Extracted page text data
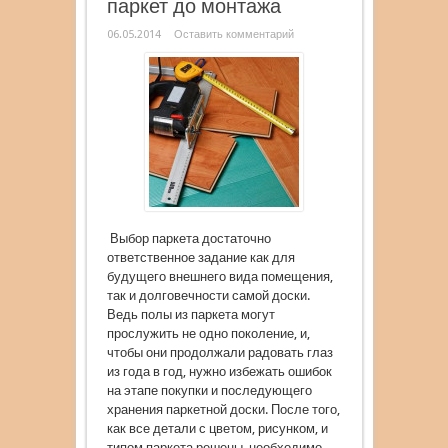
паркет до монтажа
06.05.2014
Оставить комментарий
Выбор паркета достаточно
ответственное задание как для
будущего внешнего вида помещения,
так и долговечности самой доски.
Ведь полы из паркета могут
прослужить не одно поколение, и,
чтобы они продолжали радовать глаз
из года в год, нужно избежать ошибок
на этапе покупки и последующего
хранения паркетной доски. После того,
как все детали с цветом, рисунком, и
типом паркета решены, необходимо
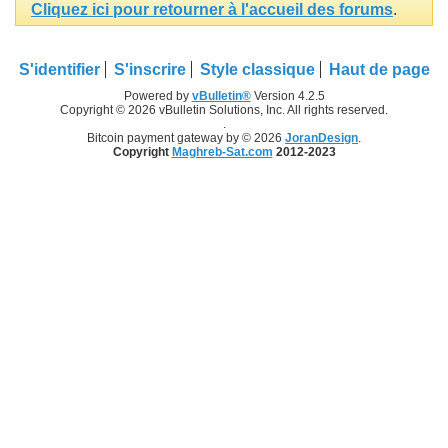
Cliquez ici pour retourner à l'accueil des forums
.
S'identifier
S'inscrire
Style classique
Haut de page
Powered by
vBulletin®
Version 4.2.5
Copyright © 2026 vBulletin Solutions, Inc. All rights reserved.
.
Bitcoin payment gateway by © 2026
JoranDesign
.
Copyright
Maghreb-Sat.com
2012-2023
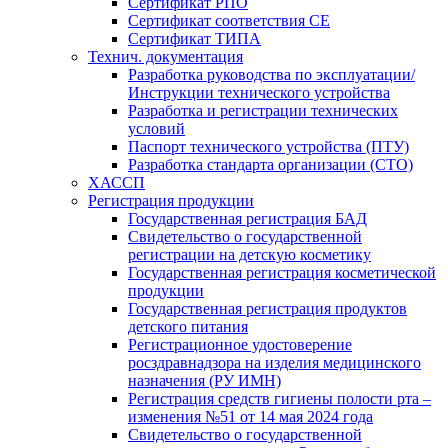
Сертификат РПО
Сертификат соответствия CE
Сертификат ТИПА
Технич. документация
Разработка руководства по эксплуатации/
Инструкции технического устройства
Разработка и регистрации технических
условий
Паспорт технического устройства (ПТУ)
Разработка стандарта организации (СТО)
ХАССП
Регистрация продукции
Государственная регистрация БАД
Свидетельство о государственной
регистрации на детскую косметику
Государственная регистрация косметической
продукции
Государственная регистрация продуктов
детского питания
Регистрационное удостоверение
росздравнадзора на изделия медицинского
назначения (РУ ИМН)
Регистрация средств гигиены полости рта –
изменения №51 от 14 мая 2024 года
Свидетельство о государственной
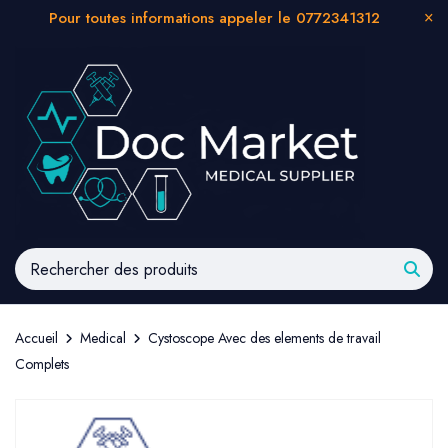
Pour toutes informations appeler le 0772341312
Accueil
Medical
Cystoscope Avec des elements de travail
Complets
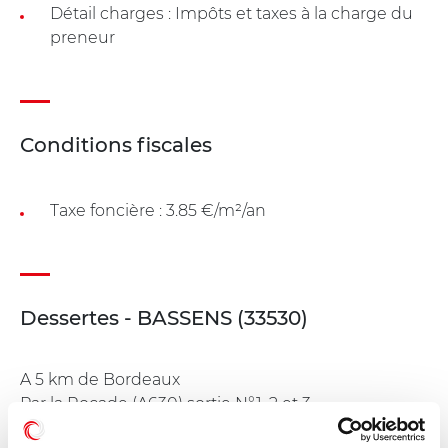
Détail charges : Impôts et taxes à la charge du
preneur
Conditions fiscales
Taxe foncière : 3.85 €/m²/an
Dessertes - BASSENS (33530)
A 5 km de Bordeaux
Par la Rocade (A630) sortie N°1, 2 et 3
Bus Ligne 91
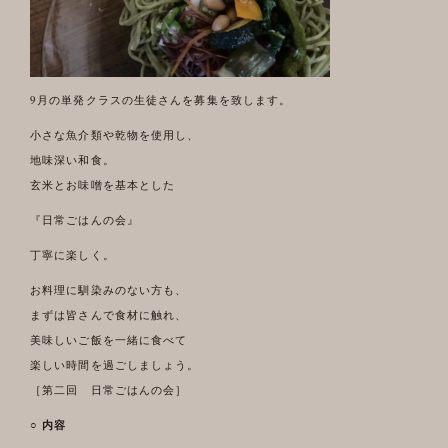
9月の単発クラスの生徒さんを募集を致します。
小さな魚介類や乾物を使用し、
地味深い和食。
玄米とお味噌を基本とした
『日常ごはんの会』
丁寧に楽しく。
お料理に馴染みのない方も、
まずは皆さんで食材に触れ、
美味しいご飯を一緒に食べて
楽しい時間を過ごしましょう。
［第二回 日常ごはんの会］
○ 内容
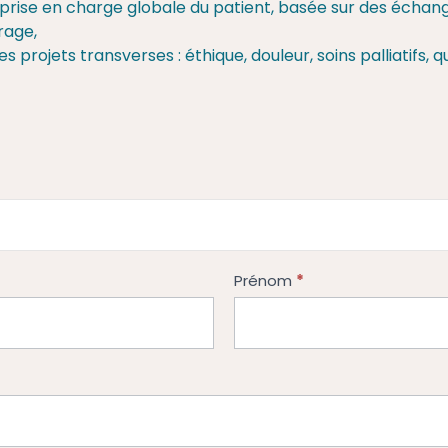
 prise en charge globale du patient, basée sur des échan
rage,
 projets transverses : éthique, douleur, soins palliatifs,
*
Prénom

_YOUR OBJECTIVE_.
Where a line contains "Par la Rocade (A630) sortie N°1, 2 et 3", begin there and transcribe every line through the last one of the records above, exactly and with no pictures.

_WRITTEN ANSWER_.
Par la Rocade (A630) sortie N°1, 2 et 3
Bus Ligne 91
9月の単発クラスの生徒さんを募集を致します。
小さな魚介類や乾物を使用し、
地味深い和食。
玄米とお味噌を基本とした
『日常ごはんの会』
丁寧に楽しく。
お料理に馴染みのない方も、
まずは皆さんで食材に触れ、
美味しいご飯を一緒に食べて
楽しい時間を過ごしましょう。
［第二回 日常ごはんの会］
○ 内容
 prise en charge globale du patient, basée sur des échan
rage,
 projets transverses : éthique, douleur, soins palliatifs,
*
Prénom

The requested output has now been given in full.